Ammonia recovery requires alkali (NaOH or lime) and acid (H2SO4); chemical cost is the dominant OPEX driver and must be quantified against the ammonium sulphate revenue.
- 4
Has a feasibility study been completed for the full nutrient mass balance, including impacts on the liquid stream consent?
Returning nutrient-rich sidestreams to the main flow can compromise the final effluent consent if the WWTP is near its nitrogen or phosphorus capacity.
- 5
What granule size and purity specification does the intended market (agricultural or horticultural) require?
Struvite market price and offtake agreement terms depend on product specification; smaller granules and lower purity fetch lower prices or may not find an offtaker.
What Drives Cost in This Category
Struvite reactor systems for 50 to 200 m3 per day centrate cost 500,000 to 2,000,000 GBP installed; civil works for a new building or reactor chamber can double project cost on constrained WWTP sites.
MgCl2 represents 40 to 60 percent of struvite OPEX; MgO or recovered magnesium can reduce cost but add process complexity.

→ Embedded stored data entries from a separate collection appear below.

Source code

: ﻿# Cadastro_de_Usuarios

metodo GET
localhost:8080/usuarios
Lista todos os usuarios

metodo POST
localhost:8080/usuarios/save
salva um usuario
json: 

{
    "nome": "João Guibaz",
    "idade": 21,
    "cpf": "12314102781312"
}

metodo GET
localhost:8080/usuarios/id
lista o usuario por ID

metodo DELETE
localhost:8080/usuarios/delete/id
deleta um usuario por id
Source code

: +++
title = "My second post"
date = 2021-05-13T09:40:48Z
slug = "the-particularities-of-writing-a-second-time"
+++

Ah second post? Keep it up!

Without a confirmed offtake buyer and transport logistics for the product, recovered nutrients may require landfill disposal, converting a revenue stream into a cost.
Nutrient-rich sidestreams returned to the main flow can increase N and P loading by 15 to 25 percent; if the works is near its consent limit, capacity expansion may be needed alongside the recovery system.
Key Regulations & Standards
Sets the end-of-waste criteria for struvite recovered from sewage sludge in England and Wales; product must meet heavy metal limits for Cd, Cr, Ni, Pb, Hg, and Cu to be classified as a non-waste fertiliser.
Creates a CE-marked fertiliser category for struvite recovered from wastewater; enables cross-border sale as a recognised fertiliser product subject to conformity assessment and labelling requirements.
Governs land application of sewage biosolids as a complementary route for phosphorus and nitrogen recycling; metal limits and application rates must be adhered to for all amended land.
Nutrient recovery installations at WWTPs require an Environmental Permit variation or standalone permit covering process emissions, waste management, and product quality standards.